Les informations selon lesquelles Israël aurait tiré des missiles semblent correspondre aux débris trouvés en Irak dans la matinée, après que des habitants de Bagdad ont déclaré avoir entendu des bruits d’explosion.

Des images ont montré ce qui semblait être des parties d’un missile sol-air (SAM) à deux étages près de Latifiya, au sud-ouest de Bagdad, qui se seraient détachées après le lancement du missile, bien que cela n’ait pas été confirmé.

Israël dispose de plusieurs types de ces munitions pour son armée de l’air, ce qui soulève la possibilité qu’elles aient été tirées dans le cadre de l’attaque.

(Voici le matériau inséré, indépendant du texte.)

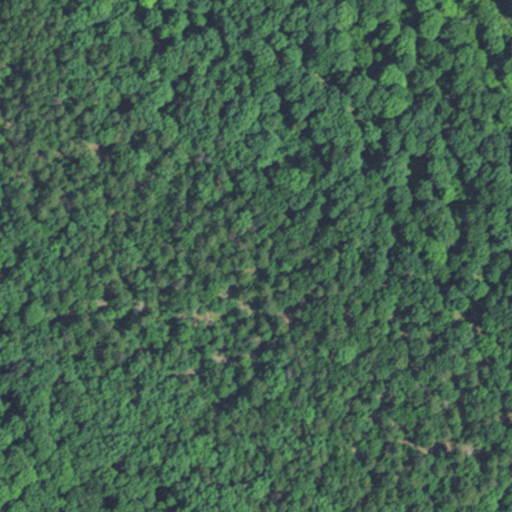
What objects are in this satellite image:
road: (505, 10)
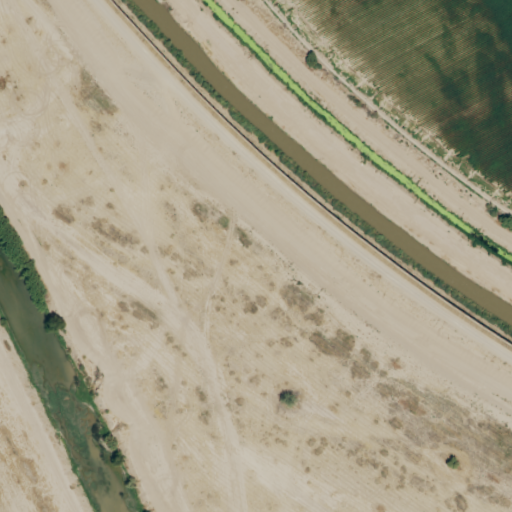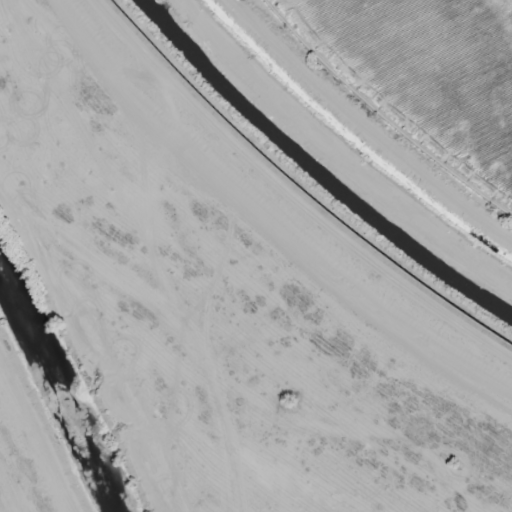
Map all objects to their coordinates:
river: (60, 395)
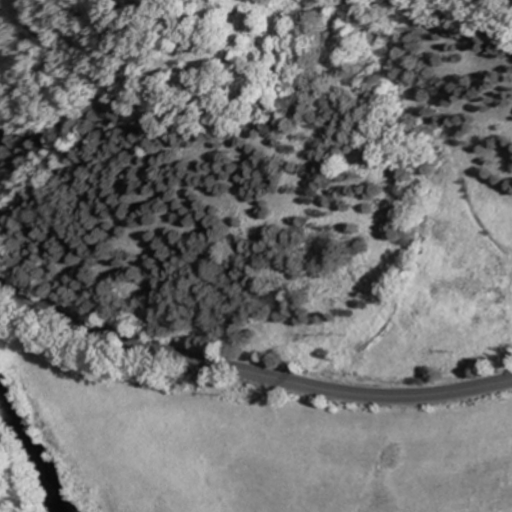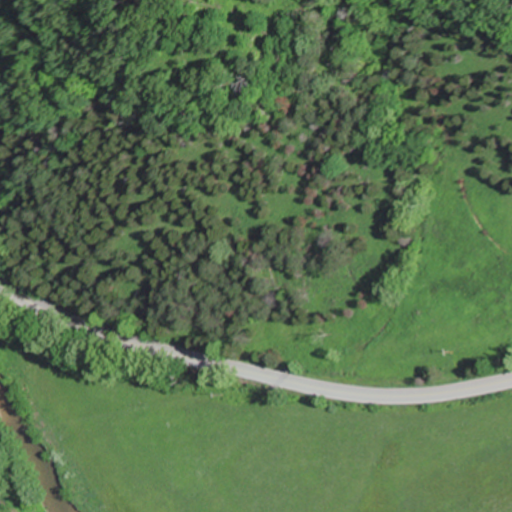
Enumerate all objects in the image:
road: (249, 372)
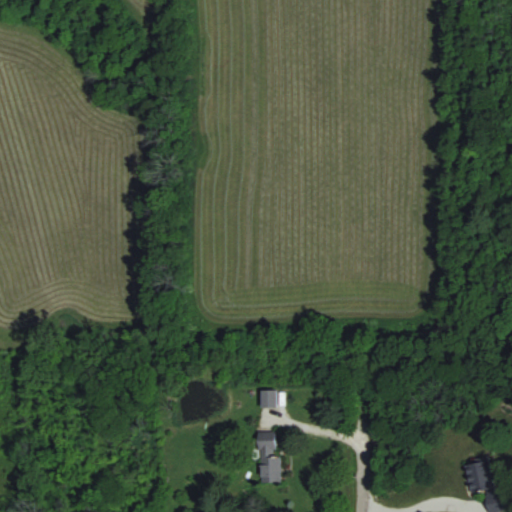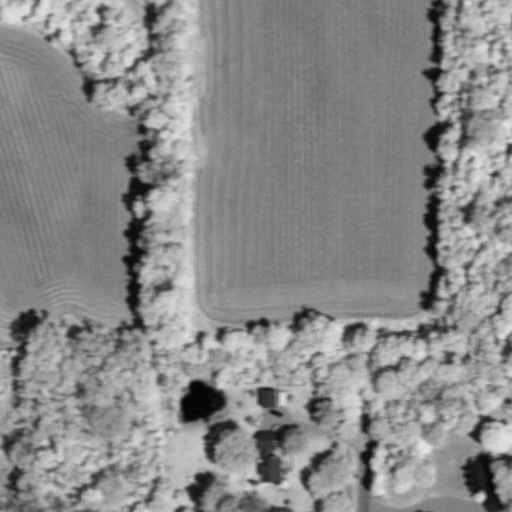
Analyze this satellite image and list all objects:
road: (108, 75)
building: (269, 460)
road: (363, 467)
building: (485, 483)
road: (414, 503)
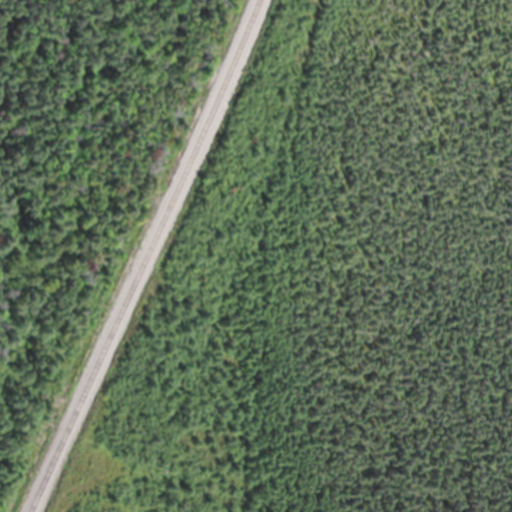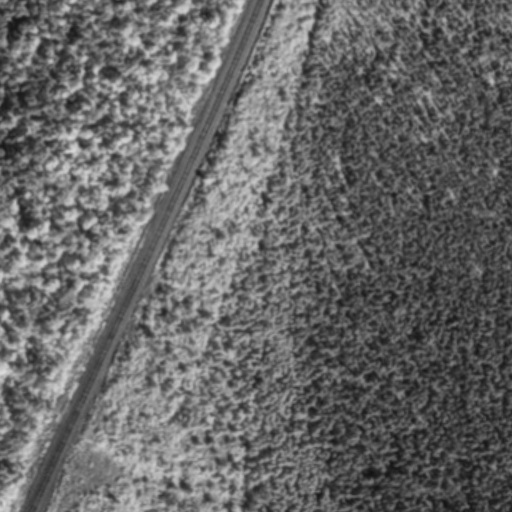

Par ailleurs, à peu près au moment de l’incident en Iran, l’agence de presse syrienne SANA a cité un communiqué militaire indiquant qu’Israël avait effectué un tir de missile visant une unité de défense aérienne du sud du pays et l’ayant endommagée. L’Observatoire syrien des droits de l’homme (OSDH), un organisme d’observation de la guerre basé en Grande-Bretagne, a déclaré que la frappe avait touché un radar militaire des forces gouvernementales. L’OSDH n’a pas précisé s’il y avait des victimes.

Cette région de la Syrie se trouve directement à l’ouest d’Ispahan, à quelque 1 500 kilomètres de là, et à l’est d’Israël, et pourrait fournir une indication sur l’itinéraire emprunté par les avions israéliens.

La réponse israélienne aurait été tempérée par la pression internationale afin de s’assurer qu’elle n’aggrave pas les tensions.

Depuis des années, Israël applique une stratégie de déni plausible en ce qui concerne ses attaques contre les intérêts iraniens en Syrie, refusant d’assumer la responsabilité ou de parler publiquement de sorties spécifiques et donnant à l’Iran et à ses mandataires – ou proxys – la possibilité d’éviter les représailles.

Cette stratégie a toutefois ses limites. Israël n’a pas assumé la responsabilité d’une frappe meurtrière sur une annexe du consulat iranien à Damas le 1er avril, qui a tué plusieurs membres du Corps des Gardiens de la Révolution islamique (CGRI), dont un officier supérieur. Néanmoins, l’Iran a réagi dimanche soir en lançant plus de 500 missiles de croisière, missiles balistiques et drones armés sur Israël.

La quasi-totalité de ces missiles ont été interceptés par Israël, avec l’aide des États-Unis, du Royaume-Uni, de la France et de la Jordanie. Une enfant israélienne de 7 ans, la seule victime de l’attaque, a été grièvement blessée par la chute d’éclats d’obus. La base aérienne de Nevatim, qui était visée, a également été légèrement endommagée, selon des responsables israéliens.